You'll also lose the voltage contact points, meaning that, although it should technically run cooler around the CPU area, the UP4TH isn't aimed as much at the overclocker crowd as, say, the UP5TH or the recently announced (rather over the top) Z77X-UP7.

The extra SATA power connector to deliver more stable power to multi-graphics solution is absent as well, and you'll need to strike eSATA off the list, too. If you want all these things back, you'll need to spend a good whack more on the UP5TH.

Of course, there is something that's added, as is hinted in the "TH" part of the board's name. Rather than denoting the board has developed a lisp, it means that there are two Thunderbolt ports included.

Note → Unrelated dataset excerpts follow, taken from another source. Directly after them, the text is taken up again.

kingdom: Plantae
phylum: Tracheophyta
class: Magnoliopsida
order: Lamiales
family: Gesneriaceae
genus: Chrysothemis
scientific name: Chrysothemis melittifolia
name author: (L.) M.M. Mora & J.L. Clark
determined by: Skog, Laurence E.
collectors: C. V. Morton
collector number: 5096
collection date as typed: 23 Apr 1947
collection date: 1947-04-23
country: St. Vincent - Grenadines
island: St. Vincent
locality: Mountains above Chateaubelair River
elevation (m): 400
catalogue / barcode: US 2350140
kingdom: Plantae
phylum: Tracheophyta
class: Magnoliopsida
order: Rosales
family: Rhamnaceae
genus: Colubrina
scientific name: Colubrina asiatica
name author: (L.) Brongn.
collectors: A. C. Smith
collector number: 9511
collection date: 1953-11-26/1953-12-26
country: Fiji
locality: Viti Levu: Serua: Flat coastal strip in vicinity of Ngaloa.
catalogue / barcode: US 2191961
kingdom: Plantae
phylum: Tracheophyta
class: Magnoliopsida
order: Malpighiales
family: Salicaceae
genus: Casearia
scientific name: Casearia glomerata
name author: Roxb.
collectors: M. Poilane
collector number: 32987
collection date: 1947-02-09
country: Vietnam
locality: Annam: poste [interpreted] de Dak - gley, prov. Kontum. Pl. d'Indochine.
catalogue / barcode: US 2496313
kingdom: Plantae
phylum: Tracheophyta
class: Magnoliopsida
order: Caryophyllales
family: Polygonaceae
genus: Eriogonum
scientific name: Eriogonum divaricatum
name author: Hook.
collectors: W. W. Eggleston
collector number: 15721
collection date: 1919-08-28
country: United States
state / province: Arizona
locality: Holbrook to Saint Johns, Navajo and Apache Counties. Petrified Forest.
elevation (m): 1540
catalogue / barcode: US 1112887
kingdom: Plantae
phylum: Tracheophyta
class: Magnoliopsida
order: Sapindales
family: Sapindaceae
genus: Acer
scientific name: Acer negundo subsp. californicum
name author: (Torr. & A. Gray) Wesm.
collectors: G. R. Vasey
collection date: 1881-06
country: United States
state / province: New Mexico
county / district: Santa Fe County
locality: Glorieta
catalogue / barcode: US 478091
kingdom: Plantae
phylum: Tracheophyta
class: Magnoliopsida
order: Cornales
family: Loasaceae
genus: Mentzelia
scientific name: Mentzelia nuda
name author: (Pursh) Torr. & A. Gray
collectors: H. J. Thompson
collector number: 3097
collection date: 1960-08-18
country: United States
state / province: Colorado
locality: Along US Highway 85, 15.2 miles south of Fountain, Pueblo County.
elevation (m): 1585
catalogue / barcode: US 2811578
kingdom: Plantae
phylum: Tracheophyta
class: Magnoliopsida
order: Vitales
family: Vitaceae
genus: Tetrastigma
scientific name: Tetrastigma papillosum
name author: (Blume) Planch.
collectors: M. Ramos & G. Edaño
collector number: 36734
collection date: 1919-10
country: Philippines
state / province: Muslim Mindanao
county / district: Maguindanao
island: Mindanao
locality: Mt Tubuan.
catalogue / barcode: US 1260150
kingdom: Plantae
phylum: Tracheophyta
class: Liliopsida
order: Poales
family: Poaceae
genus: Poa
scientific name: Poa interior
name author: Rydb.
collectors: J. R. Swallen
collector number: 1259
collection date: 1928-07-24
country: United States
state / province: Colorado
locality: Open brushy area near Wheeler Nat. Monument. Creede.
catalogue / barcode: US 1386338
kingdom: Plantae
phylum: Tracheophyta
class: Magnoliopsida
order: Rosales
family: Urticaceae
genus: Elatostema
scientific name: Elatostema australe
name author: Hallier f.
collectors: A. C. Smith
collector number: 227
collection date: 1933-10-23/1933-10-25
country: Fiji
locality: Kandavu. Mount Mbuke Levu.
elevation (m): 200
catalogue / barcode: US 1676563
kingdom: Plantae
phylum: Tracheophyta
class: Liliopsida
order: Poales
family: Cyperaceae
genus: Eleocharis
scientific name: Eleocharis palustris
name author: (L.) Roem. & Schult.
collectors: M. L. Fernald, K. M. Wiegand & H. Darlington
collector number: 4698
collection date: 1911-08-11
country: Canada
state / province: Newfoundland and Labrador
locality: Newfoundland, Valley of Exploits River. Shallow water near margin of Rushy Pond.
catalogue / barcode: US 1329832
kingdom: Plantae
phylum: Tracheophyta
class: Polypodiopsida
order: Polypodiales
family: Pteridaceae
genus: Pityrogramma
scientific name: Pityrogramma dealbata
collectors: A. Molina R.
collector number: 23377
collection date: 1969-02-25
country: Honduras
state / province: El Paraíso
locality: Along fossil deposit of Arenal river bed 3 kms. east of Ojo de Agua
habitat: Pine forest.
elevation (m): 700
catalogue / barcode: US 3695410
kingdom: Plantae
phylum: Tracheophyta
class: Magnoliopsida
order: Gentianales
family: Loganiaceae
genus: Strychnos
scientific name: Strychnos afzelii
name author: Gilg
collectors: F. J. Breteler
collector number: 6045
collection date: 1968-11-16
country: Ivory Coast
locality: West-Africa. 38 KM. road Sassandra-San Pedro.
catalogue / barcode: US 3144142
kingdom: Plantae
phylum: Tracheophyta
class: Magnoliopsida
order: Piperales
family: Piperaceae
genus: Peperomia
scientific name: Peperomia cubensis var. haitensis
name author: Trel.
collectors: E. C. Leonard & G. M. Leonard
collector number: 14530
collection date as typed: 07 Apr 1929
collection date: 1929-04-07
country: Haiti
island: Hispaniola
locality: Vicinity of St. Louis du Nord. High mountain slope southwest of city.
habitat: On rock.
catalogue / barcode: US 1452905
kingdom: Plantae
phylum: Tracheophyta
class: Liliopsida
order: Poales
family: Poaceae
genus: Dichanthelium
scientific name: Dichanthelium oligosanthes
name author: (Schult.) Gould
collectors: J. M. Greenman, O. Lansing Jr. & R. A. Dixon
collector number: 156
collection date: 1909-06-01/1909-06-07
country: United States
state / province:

They're both powered from a single DSL3510L chip, Intel's Cactus Ridge controller, which supports 4-channels at 10Gbps each, or direct access to a PCI-E 2.0 x4 lane. You also get the bonus of using them as Mini DisplayPorts, potentially expanding the number of monitors you can integrate into your system. We'd love to test the throughput of both ports simultaneously, however, at the time of writing, we have two Thunderbolt devices in the labs, and both at best could be framed as "opportunistic", neither really taking advantage of the speed offered by the interface.

Two little Thunderbolt ports glisten with potential.
(Credit: Craig Simms/CNET)

The port introduction means there's been a reshuffle at the IO stack at the rear. Six 3.5mm jacks have given way to five, plus an optical out, run by Realteks' ALC892. You get two Intel USB 3.0 ports (under the Ethernet jack — you'll need to use these for Windows set up, as the others won't be recognised until drivers are installed), four VIA USB 3.0 ports, a split PS/2 port for legacy keyboards and mice, DVI, HDMI, VGA and a Gigabit Ethernet port, powered by Realtek's RTL8111F.